Rather than being a dogmatic gag reflex, my objections are based on cold
numbers: reduced corporate efficiency in the United States means there will be
a longer recession with more protracted job losses. The destruction of the
middle class in the country also means a surge in poverty across the developed
world, as purchases of discretionary items and vacations fall off a cliff.

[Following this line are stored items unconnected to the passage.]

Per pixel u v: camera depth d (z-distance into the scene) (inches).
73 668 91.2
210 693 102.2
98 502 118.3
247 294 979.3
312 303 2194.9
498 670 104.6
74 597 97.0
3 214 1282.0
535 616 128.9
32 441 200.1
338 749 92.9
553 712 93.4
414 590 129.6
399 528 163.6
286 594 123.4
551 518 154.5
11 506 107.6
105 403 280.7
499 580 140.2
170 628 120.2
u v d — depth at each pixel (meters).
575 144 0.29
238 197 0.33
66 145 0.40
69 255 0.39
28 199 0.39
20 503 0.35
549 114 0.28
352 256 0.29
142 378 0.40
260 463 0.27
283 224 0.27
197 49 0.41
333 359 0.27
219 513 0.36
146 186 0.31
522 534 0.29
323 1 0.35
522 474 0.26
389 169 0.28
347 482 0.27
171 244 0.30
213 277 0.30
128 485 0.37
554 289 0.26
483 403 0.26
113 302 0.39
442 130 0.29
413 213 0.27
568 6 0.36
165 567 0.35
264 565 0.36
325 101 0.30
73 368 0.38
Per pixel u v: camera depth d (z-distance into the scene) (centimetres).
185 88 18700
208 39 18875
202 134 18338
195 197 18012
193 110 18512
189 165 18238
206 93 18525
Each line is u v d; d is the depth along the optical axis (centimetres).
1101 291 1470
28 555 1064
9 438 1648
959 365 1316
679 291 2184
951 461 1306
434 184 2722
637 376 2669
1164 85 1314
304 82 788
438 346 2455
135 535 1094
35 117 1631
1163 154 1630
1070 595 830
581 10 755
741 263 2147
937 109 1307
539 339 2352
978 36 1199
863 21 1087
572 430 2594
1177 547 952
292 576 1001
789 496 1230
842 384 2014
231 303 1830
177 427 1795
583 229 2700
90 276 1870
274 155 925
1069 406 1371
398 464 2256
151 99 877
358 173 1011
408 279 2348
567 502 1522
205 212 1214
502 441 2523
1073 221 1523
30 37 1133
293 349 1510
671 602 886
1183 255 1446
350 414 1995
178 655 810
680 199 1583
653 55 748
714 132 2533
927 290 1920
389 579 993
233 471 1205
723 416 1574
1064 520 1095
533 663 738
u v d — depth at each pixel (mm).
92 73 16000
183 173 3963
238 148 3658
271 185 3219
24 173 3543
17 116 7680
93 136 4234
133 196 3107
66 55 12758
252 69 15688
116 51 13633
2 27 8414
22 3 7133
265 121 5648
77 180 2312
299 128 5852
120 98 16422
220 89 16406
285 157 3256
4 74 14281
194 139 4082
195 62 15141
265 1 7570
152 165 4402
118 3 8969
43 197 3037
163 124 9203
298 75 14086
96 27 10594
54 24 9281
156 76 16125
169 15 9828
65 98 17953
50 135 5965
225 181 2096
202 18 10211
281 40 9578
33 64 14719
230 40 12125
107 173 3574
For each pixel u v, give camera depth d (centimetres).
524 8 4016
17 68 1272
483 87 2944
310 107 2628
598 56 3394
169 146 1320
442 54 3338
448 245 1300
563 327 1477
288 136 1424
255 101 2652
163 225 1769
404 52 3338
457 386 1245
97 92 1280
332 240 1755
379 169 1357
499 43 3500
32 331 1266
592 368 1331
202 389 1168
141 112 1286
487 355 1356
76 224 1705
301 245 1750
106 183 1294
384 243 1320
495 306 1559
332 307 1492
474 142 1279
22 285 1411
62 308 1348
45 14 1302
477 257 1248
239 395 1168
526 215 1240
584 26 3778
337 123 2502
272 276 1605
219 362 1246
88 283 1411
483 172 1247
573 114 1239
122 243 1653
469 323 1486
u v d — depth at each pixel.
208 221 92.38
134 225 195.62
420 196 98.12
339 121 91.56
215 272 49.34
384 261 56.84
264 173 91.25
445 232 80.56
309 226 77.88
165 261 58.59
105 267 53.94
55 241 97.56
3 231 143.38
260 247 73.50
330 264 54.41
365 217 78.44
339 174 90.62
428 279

The government is able to finance these expeditions because the rest of the
world, including the incredibly dense Asian central bankers, continue to buy
into the age-old malarkey of risk-free rates and the US dollar as the reserve
currency. An objective longer-term look at the US suggests that the country's
decline is permanent, not cyclical; accelerated as it is by the declining
demographic profile.
It took millions of new immigrants from Europe and a world war to pull the US
out of its first Great Depression; I shudder to even consider what it would
take for the country to get out of this one.
An anecdote related by a corporate leader about the dysfunctional company he
joined tells the tale of an "offsite" meeting held in a beach house in
California. Feeling the building shudder in the middle of a presentation,
everyone in the room screams "earthquake" and starts running out of the house
to the beach. As they gather their wits on the waterline, one bright spark
points out that if the earthquake had its epicenter underwater, there would
soon be a tsunami, which made standing on the beach rather dangerous. So
everyone starts running back to the house, now seen as safe.
I leave it to my diligent readers to figure out whether emerging markets are
the house or the beach and whether the epicenter of the earthquake now roiling
global markets was underwater or subterranean. The point I am making, though
independent of all that, is to question whether today's so-called safe havens
merit that badge in any way, shape or form.